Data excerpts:

Start of Block

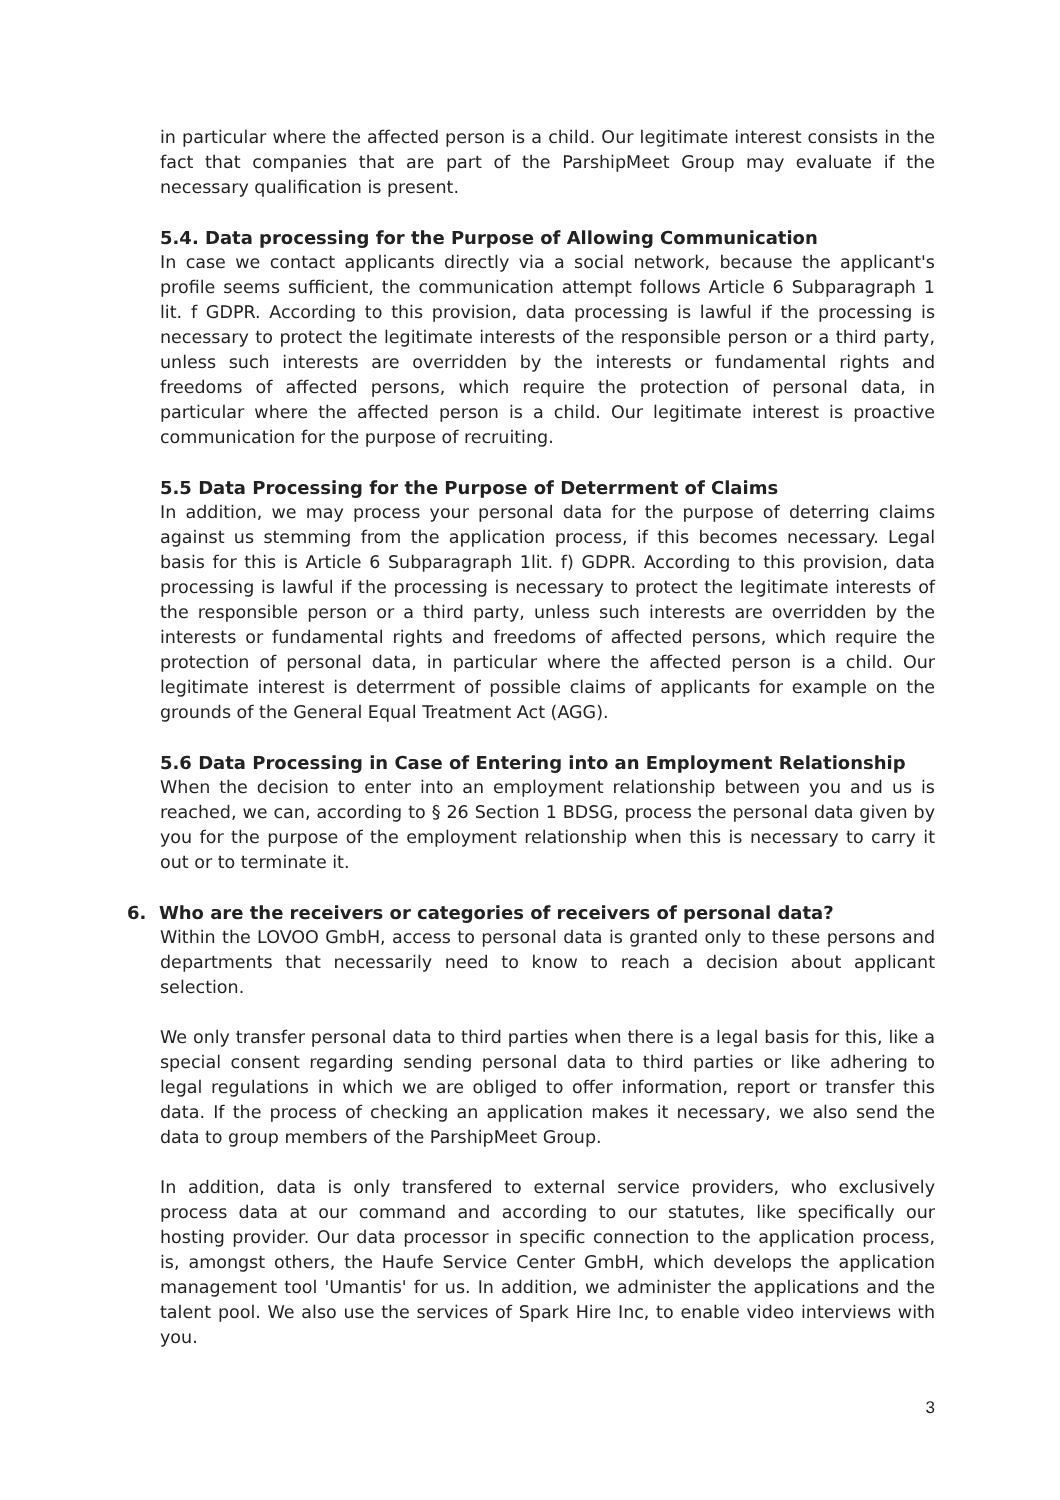in particular where the affected person is a child. Our legitimate interest consists in the fact that companies that are part of the ParshipMeet Group may evaluate if the necessary qualification is present.
5.4. Data processing for the Purpose of Allowing Communication
In case we contact applicants directly via a social network, because the applicant's profile seems sufficient, the communication attempt follows Article 6 Subparagraph 1 lit. f GDPR. According to this provision, data processing is lawful if the processing is necessary to protect the legitimate interests of the responsible person or a third party, unless such interests are overridden by the interests or fundamental rights and freedoms of affected persons, which require the protection of personal data, in particular where the affected person is a child. Our legitimate interest is proactive communication for the purpose of recruiting.
5.5 Data Processing for the Purpose of Deterrment of Claims
In addition, we may process your personal data for the purpose of deterring claims against us stemming from the application process, if this becomes necessary. Legal basis for this is Article 6 Subparagraph 1lit. f) GDPR. According to this provision, data processing is lawful if the processing is necessary to protect the legitimate interests of the responsible person or a third party, unless such interests are overridden by the interests or fundamental rights and freedoms of affected persons, which require the protection of personal data, in particular where the affected person is a child. Our legitimate interest is deterrment of possible claims of applicants for example on the grounds of the General Equal Treatment Act (AGG).
5.6 Data Processing in Case of Entering into an Employment Relationship
When the decision to enter into an employment relationship between you and us is reached, we can, according to § 26 Section 1 BDSG, process the personal data given by you for the purpose of the employment relationship when this is necessary to carry it out or to terminate it.
6. Who are the receivers or categories of receivers of personal data?
Within the LOVOO GmbH, access to personal data is granted only to these persons and departments that necessarily need to know to reach a decision about applicant selection.
We only transfer personal data to third parties when there is a legal basis for this, like a special consent regarding sending personal data to third parties or like adhering to legal regulations in which we are obliged to offer information, report or transfer this data. If the process of checking an application makes it necessary, we also send the data to group members of the ParshipMeet Group.
In addition, data is only transfered to external service providers, who exclusively process data at our command and according to our statutes, like specifically our hosting provider. Our data processor in specific connection to the application process, is, amongst others, the Haufe Service Center GmbH, which develops the application management tool 'Umantis' for us. In addition, we administer the applications and the talent pool. We also use the services of Spark Hire Inc, to enable video interviews with you.
3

End of Block

- Task goal: What lines in the entries above include the string "into"? Return each one.

- Written answer:
5.6 Data Processing in Case of Entering into an Employment Relationship
When the decision to enter into an employment relationship between you and us is reached, we can, according to § 26 Section 1 BDSG, process the personal data given by you for the purpose of the employment relationship when this is necessary to carry it out or to terminate it.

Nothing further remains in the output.